Game of Stakes 5: Moving Beyond Centralization
TL;DR: Having participated since block 0 and accrued 0.86% of network voting power and 1,307,274 total bonded tokens, Stake Capital will not be joining Game of Stakes 4, instead opting to participate in Game of Stakes 5.
Game of Stakes has been plagued by a centralized cartel that has now grown to the point of holding 53% of the network voting power. One single entity controlling a majority of the voting power poses a serious threat to the integrity of the network, thus it is in the best interest of all validators to fork out the cartel members.
The Evidence
A number of validators in the Cosmos community have conducted extensive analysis into the cartel. Clear patterns arose from cartel validators that repeatedly suggested centralized control. These included:
- All cartel validators launched at the same time for all three network starts.
- All cartel genesis transactions came from brand new GitHub accounts.

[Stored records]
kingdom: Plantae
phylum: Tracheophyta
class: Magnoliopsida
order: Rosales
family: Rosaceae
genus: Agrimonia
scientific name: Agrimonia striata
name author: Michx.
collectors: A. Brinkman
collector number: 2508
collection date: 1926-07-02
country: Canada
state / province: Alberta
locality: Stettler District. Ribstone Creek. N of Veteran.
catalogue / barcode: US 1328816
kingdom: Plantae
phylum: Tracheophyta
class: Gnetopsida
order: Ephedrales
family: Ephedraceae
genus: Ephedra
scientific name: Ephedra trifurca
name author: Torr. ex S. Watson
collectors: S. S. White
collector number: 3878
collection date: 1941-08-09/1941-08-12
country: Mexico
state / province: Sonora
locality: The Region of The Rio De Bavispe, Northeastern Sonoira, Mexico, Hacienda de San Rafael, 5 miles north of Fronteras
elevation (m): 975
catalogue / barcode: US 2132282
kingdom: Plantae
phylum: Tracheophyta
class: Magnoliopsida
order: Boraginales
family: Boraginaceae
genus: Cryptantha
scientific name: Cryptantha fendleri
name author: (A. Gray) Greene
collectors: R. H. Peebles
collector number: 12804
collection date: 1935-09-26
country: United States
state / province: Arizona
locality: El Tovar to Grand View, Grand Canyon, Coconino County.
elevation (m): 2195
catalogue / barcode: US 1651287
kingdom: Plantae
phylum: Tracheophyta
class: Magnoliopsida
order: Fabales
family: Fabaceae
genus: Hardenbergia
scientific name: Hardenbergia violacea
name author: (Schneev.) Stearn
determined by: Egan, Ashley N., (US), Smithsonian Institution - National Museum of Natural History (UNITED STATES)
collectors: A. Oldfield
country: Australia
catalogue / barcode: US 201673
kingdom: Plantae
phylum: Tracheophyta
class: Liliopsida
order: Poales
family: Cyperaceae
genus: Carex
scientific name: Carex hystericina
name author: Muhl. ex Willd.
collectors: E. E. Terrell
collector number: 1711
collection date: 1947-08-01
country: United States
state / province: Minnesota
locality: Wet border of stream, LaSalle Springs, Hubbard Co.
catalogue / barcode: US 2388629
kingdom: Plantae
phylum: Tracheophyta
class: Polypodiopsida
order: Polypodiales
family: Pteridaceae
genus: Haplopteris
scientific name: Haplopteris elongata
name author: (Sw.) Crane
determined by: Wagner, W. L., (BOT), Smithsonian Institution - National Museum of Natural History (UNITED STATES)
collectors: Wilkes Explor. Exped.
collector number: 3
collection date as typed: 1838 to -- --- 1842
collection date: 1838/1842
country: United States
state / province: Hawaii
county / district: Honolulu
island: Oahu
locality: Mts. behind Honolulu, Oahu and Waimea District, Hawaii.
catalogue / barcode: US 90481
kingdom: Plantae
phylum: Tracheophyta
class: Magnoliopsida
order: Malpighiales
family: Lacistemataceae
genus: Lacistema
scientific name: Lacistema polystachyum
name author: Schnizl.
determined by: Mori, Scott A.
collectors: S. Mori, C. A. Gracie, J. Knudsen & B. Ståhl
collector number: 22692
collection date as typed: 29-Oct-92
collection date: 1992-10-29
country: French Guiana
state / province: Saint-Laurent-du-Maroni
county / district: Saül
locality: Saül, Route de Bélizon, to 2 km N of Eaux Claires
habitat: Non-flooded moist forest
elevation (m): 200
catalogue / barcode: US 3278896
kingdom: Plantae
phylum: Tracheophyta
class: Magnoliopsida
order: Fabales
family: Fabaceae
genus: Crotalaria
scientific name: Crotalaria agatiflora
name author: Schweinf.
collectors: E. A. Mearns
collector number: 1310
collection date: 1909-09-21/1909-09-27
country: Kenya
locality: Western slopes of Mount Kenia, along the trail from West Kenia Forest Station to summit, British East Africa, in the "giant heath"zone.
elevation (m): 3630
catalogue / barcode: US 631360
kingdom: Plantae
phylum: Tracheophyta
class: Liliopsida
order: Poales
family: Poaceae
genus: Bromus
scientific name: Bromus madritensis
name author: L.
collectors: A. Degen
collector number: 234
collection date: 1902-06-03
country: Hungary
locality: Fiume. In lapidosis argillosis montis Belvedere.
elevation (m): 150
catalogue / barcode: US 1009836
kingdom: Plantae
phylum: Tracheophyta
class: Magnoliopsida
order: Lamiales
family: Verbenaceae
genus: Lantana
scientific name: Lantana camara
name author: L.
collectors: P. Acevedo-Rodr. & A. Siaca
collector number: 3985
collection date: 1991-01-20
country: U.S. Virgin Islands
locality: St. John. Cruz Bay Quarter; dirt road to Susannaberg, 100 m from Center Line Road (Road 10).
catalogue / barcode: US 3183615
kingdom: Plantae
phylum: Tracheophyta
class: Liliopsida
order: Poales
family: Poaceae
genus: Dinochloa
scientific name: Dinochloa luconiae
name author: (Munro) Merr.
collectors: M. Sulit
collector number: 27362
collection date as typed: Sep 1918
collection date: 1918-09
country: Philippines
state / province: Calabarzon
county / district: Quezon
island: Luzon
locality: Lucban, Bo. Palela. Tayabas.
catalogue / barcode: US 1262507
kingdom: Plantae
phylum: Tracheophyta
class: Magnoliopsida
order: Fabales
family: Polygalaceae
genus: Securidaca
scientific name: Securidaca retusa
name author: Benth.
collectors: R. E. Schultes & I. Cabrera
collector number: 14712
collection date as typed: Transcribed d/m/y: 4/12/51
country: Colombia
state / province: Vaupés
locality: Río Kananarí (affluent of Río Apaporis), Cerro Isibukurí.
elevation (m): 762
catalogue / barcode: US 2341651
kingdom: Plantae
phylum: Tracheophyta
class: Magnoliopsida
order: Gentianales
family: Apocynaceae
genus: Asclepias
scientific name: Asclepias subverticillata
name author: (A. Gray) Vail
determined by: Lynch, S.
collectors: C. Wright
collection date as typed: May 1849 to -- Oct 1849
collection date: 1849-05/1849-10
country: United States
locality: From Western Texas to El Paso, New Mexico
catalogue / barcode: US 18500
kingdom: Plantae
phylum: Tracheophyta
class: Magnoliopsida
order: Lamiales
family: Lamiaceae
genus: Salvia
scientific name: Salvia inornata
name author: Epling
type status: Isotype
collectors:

THINGS TO DO —
a - Please rewrite the paragraph of the Game of Stakes article that begins "Game of Stakes has been plagued" in a shorter form, keeping its main facts.
b - Update the stretch of the Game of Stakes article from "Game of Stakes 5: Moving" through "three network starts.", replacing "cartel" with "coalition".
c - Extend the Game of Stakes article, picking up after its last sentence.

YOUR RESPONSES —
a - A centralized cartel now holds 53% of the Game of Stakes network voting power. Because one entity with majority control threatens the network's integrity, it is in all validators' best interest to fork out the cartel members.

b -
Game of Stakes 5: Moving Beyond Centralization
TL;DR: Having participated since block 0 and accrued 0.86% of network voting power and 1,307,274 total bonded tokens, Stake Capital will not be joining Game of Stakes 4, instead opting to participate in Game of Stakes 5.
Game of Stakes has been plagued by a centralized coalition that has now grown to the point of holding 53% of the network voting power. One single entity controlling a majority of the voting power poses a serious threat to the integrity of the network, thus it is in the best interest of all validators to fork out the coalition members.
The Evidence
A number of validators in the Cosmos community have conducted extensive analysis into the coalition. Clear patterns arose from coalition validators that repeatedly suggested centralized control. These included:
- All coalition validators launched at the same time for all three network starts.

c -
- All cartel validators halted during the transaction spam attacks — early on in Game of Stakes 3.
- All cartel validators exhibited the same patterns of withdrawal/delegation (auto-delegation script updates occurred at the same time across all of their validators).
To go deeper into the evidence, see the work from our friends Certus One and Joe Pindar here:
https://medium.com/certus-one/uncovering-a-game-of-stakes-cartel-f895d9591da1
https://medium.com/@joepindar_22415/identify-potential-cartel-relay-network-in-cosmos-gos3-6c995d69ce06
Game of Stakes 5
As was evidenced by the network halt (when the cartel validators couldn’t handle the spam attacks), a single entity controlling more than 33% of the voting power compromises the integrity of our network. While it has been a fantastic experiment and enabled us to test the strength of our architecture (e.g. against the transaction spam attacks) and see how a cartel behaves and affects the stability of the network, it is time to move forward with our experimentation. To create a stronger BFT network and thoroughly test Cosmos out in the wild, we must fork out the cartel and move on to Game of Stakes 5: a fully decentralized network.
Certus One have created the Game of Stakes 5 genesis file here and Cosmos validators are actively showing support for the fork here. The launch of Game of Stakes 5 has been set to Saturday, February 2 at 15:00 UTC, giving validators some time to learn about the cartel and examine the evidence.
Why Should Validators Join?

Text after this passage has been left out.